By this time, treatment for mental illness had become activity based - "Idle hands are the Devil's workshop." Institutions had their own farms, dairies, wood and metal working shops, police and fire departments, and housing for staff. Inmates did the vast amount of work needed to keep the institution running, including cooking, custodial work, and even personal services for resident staff.
The general philosophy of the first half of the century was to provide adequate, if primitive, care for people with mental disabilities. Others made decisions for them and everyone assumed "inmates"/patients needed life long care. The inmates got uniforms and work assignments to provide them an orderly life. This segregation from the "normal community" was rationalized on the basis of safety for the residents. They were being cared for where they were "comfortable".
This picture of women institutionalized for mental illness is not from the early part of the century but from the late 1950's - well within the lifetime of many people alive today. The families of institutionalized people were often ashamed of them and sometimes even denied they existed.

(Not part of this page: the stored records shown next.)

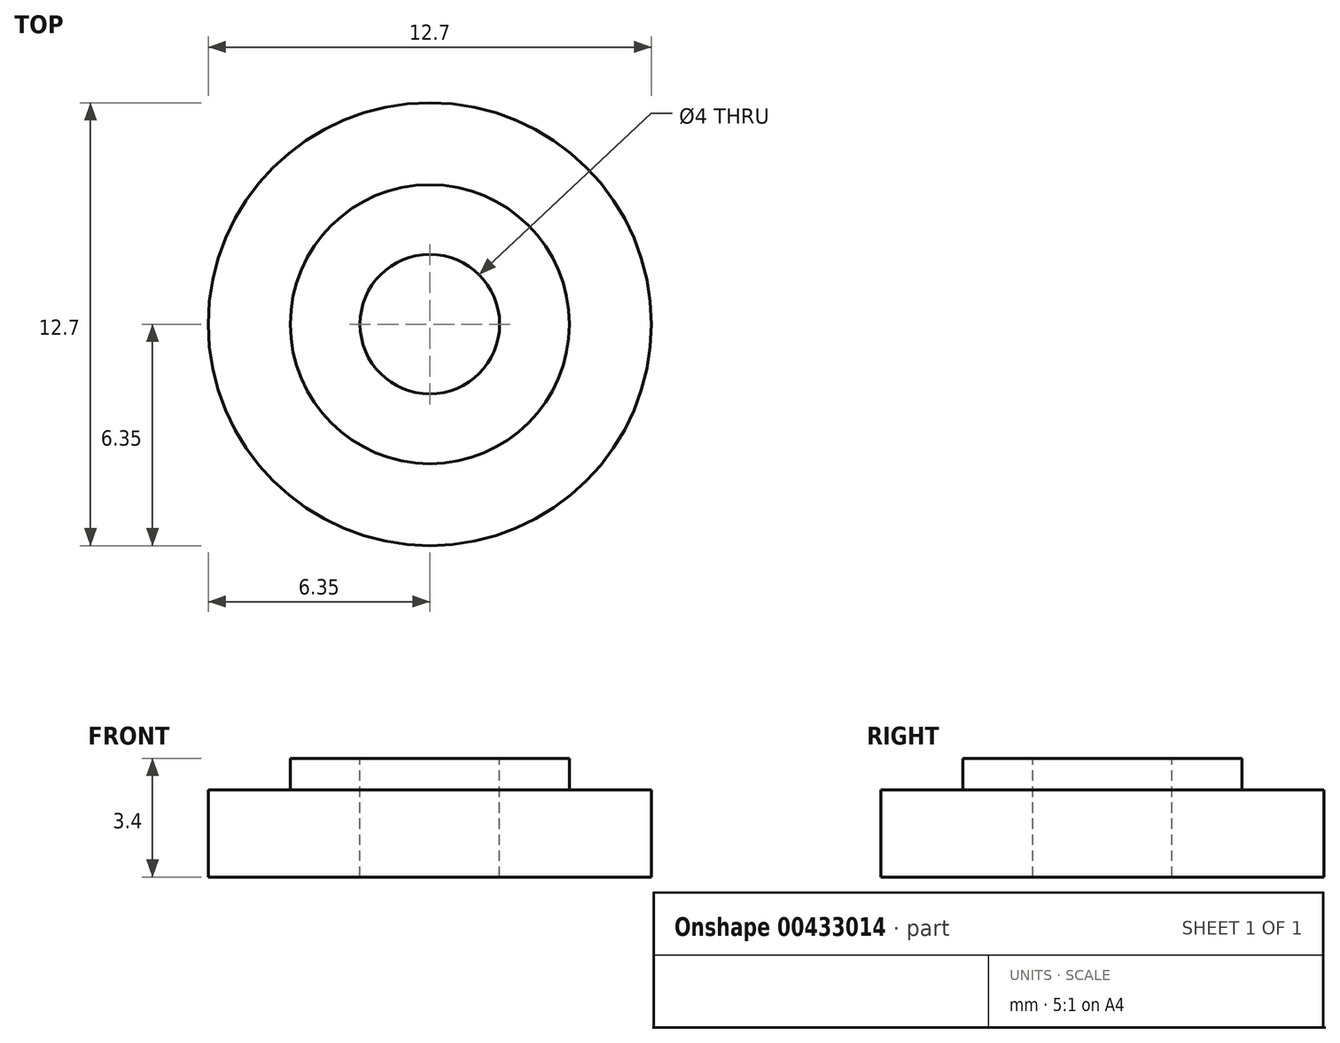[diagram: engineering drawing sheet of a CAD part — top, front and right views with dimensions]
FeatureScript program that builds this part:
annotation { "Feature Type Name" : "Feature", "Feature Type Description" : "" }
export const myFeature = defineFeature(function(context is Context, id is Id, definition is map)
    precondition{}
    {
        {
            var Q0;
            Q0=qCreatedBy(makeId("Top.planeOp"),FACE);
            var sketch = newSketch(context, id + "F0", { "sketchPlane" : qUnion([Q0])});
            skCircle(sketch, "E0", {"center": v(0, 0) * mm, "radius": 6.35 * mm});
            skSolve(sketch);
        }
        {
            var Q0;
            Q0=makeQuery(id+"F0.imprint","IMPRINT",FACE,{"disambiguationData":[TD([[makeQuery(id+"F0.imprint","IMPRINT",EDGE,{"derivedFrom":sQuery(id+"F0.wireOp",EDGE,"E0")}),1.0]])]});
            extrude(context, id + "F1", {"entities" : qUnion([Q0]), "depth" : 2.5 * mm, "offsetDistance" : 25 * mm});
        }
        {
            var Q0;
            Q0=makeQuery(id+"F1.opExtrude","CAP_FACE",FACE,{"disambiguationData":[OSD([sQuery(id+"F0.wireOp",EDGE,"E0")])],"isStart":false});
            var sketch = newSketch(context, id + "F2", { "sketchPlane" : qUnion([Q0])});
            skCircle(sketch, "E1", {"center": v(0, 0) * mm, "radius": 4 * mm});
            skSolve(sketch);
        }
        {
            var Q0;
            Q0=makeQuery(id+"F2.imprint","IMPRINT",FACE,{"disambiguationData":[TD([[makeQuery(id+"F2.imprint","IMPRINT",EDGE,{"derivedFrom":sQuery(id+"F2.wireOp",EDGE,"E1")}),1.0]])]});
            extrude(context, id + "F3", {"entities" : qUnion([Q0]), "operationType" : NewBodyOperationType.ADD, "depth" : 0.9 * mm, "offsetDistance" : 25 * mm});
        }
        {
            var Q0;
            Q0=makeQuery(id+"F3.opExtrude","CAP_FACE",FACE,{"disambiguationData":[OSD([sQuery(id+"F2.wireOp",EDGE,"E1")])],"isStart":false});
            var sketch = newSketch(context, id + "F4", { "sketchPlane" : qUnion([Q0])});
            skCircle(sketch, "E2", {"center": v(0, 0) * mm, "radius": 2 * mm});
            skSolve(sketch);
        }
        {
            var Q0;
            Q0=makeQuery(id+"F4.imprint","IMPRINT",FACE,{"disambiguationData":[TD([[makeQuery(id+"F4.imprint","IMPRINT",EDGE,{"derivedFrom":sQuery(id+"F4.wireOp",EDGE,"E2")}),1.0]])]});
            extrude(context, id + "F5", {"entities" : qUnion([Q0]), "operationType" : NewBodyOperationType.REMOVE, "endBound" : BoundingType.THROUGH_ALL, "oppositeDirection" : true, "depth" : 25 * mm, "offsetDistance" : 25 * mm});
        }
    });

This photograph from the early 1960's shows dramatically the quality of institutional care. According to typical promotional pamphlets for such institutions, these patients are getting "individualized care", "close medical supervision", and a "therapeutic environment". Despite the good intentions of society, the reality of institutional care was very bleak. The back wards of institutions were often holding areas for a person's entire future. By its very nature, this kind of segregation led to inadequate care, poor facilities, and loss of dignity. There was no chance for independence or productivity.

During the mid-1960's a radical "deinstitutionalization revolution" began. It was supposed to end the often cruel and inadequate care of institutions. The idea was that individuals would live in their communities and have a "normalized" life. Group homes, residential care facilities, and rooming houses were developed, where persons with similar disabilities could live together. The problem was that, although the residents were now in their neighborhood communities, there were no supports to help them be part of the communities. The new living facilities, in effect, became "mini-institutions".
Until persons with significant disabilities could get supports for meaningful employment and community participation, they would still be an invisible part of society. Integration and inclusion were still dreams, and mini-institutions were not the way to realize them.